▶ Source
▬▬▬▬▬▬▬▬▬▬

D’abord, le retentissement de L’Orientalisme tient à la personnalité même de son auteur. Palestinien exilé aux États-Unis, professeur charismatique à Columbia, Edward Said écrit remarquablement bien, avec une belle plume de polémiste. Le même livre écrit par un enseignant d’une université de province égyptienne n’aurait sans doute pas produit autant de remous ! Mais en1978, quand paraît le livre, les mouvements de libération nationale sont terminés et d’une certaine manière, le discours paternaliste d’un pays envers un autre ne fonctionnait déjà plus complètement. Au fond, l’ennemi véritable d’Edward Said est celui-ci : c’est l’idée selon laquelle vous pouvez mettre à distance l’Orient et faire porter sur ce monde un regard parfaitement extérieur, analytique et froid, comme si vous parliez d’une espèce animale. Il a cette intuition percutante, du reste très universaliste, que le savoir ne répond pas au schéma analysant/analysé. Pour le démontrer, Edward Said n’y est pas allé avec le dos de la cuillère. Il fait l’hypothèse qu’il y a une relation profonde entre la science orientaliste et l’entreprise coloniale européenne. Et il s’en prend directement à des orientalistes américains éminents, qui n’ont pas manqué de lui répondre en exploitant ce qu’ils jugeaient être les failles de son argumentation.
Quelles étaient ces failles ?
Son attaque est tellement frontale qu’elle dégarnit un peu ses arrières. À mon sens, Edward Said défend une position vraie sur le fond mais contestable dans une série de micro-arguments ou de faits qui ne tiennent pas complètement la route. Par exemple, il s’est concentré sur les auteurs anglais et français mais a évacué l’orientalisme issu de l’Allemagne, pays qui lui, n’avait pas d’empire colonial. Il achoppe ainsi sur Goethe et son Divan occidental-oriental. L’écrivain allemand avait tout de même appris l’arabe et le persan pour étudier la poésie orientale… Il faut être paranoïaque pour voir dans sa démarche quelque chose d’oppressant ou de policier ! Plus généralement, je dirais que le problème de Said, c’est Foucault. Sa position est ouvertement foucaldienne en ce qu’elle consiste à interpréter tout « discours » comme une stratégie de pouvoir. Cette conception du savoir me paraît limitée. Il me semble que l’on peut garder certains apports de Said, sur la conception hybride et évolutive des civilisations par exemple, tout en souhaitant une sorte de « défoucaldisation » du saïdisme.
“Le risque, c’est que la focalisation sur l’identité des études postcoloniales ne soit finalement qu’un orientalisme inversé”
De nos jours, l’identité (re)devient une notion centrale dans les débats publics. Diriez-vous que le décolonialisme reconduit certains clichés sur l’Orient, en oblitérant notamment son caractère pluriel, hybride, évolutif ?
D’un point de vue idéologique, je suis de cœur avec les études postcoloniales. Mais le risque, c’est que cette focalisation sur l’identité ne soit finalement qu’un orientalisme inversé. Nous devons rejeter les discours ignorants, qui ne prennent pas en compte la complexité historique des choses et disqualifient la dimension universelle du savoir. Il faudrait pouvoir continuer à maintenir un discours post-saïdien, ouvert, qui ne se crispe pas sur des fantasmes identitaires nauséabonds, mais qui soit suffisamment éclairé pour coller à l’histoire humaine avec un minimum d’information et de compétence.

▬▬▬▬▬▬▬▬▬▬

▶ Données répertoriées
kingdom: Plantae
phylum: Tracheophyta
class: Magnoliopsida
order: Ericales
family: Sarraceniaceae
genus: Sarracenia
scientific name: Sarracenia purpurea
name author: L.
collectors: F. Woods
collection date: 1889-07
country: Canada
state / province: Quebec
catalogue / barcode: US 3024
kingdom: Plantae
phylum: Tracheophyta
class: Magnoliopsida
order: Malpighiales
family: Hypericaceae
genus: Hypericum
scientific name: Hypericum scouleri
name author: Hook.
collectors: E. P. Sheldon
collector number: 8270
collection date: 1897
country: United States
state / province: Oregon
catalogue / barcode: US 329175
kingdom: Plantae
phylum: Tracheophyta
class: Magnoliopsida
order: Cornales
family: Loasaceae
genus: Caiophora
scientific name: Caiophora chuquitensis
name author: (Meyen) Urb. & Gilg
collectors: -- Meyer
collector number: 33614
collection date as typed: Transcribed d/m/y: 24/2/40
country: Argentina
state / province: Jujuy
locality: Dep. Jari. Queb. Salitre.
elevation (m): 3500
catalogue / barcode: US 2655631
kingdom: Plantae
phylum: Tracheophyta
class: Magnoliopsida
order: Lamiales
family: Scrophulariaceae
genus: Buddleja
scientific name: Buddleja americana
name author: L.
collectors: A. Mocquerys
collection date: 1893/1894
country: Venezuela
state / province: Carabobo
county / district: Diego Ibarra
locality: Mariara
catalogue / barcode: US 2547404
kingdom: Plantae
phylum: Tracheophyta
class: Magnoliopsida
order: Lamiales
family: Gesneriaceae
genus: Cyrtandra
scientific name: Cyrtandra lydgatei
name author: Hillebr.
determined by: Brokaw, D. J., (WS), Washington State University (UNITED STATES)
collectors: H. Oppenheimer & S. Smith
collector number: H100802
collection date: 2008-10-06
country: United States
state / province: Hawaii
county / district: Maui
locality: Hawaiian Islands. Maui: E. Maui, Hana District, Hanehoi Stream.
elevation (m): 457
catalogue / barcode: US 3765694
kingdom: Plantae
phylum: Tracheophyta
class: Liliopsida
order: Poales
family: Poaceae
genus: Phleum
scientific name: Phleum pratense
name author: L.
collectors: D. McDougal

▬▬▬▬▬▬▬▬▬▬

▶ Exercice proposé
Résumez la source en deux phrases. Veuillez vous appuyer uniquement sur la source, sans recourir aux données.

▶ Réponse complète
Le retentissement de L'Orientalisme tient à la personnalité d'Edward Said, qui y attaque frontalement l'idée d'un regard extérieur et froid porté sur l'Orient et relie la science orientaliste à l'entreprise coloniale européenne. Sa démonstration présente toutefois des failles, comme l'omission de l'orientalisme allemand et une conception foucaldienne du savoir jugée limitée, et la personne interrogée, bien que de cœur avec les études postcoloniales, craint que leur focalisation sur l'identité ne soit qu'un orientalisme inversé et souhaite un discours post-saïdien ouvert et éclairé.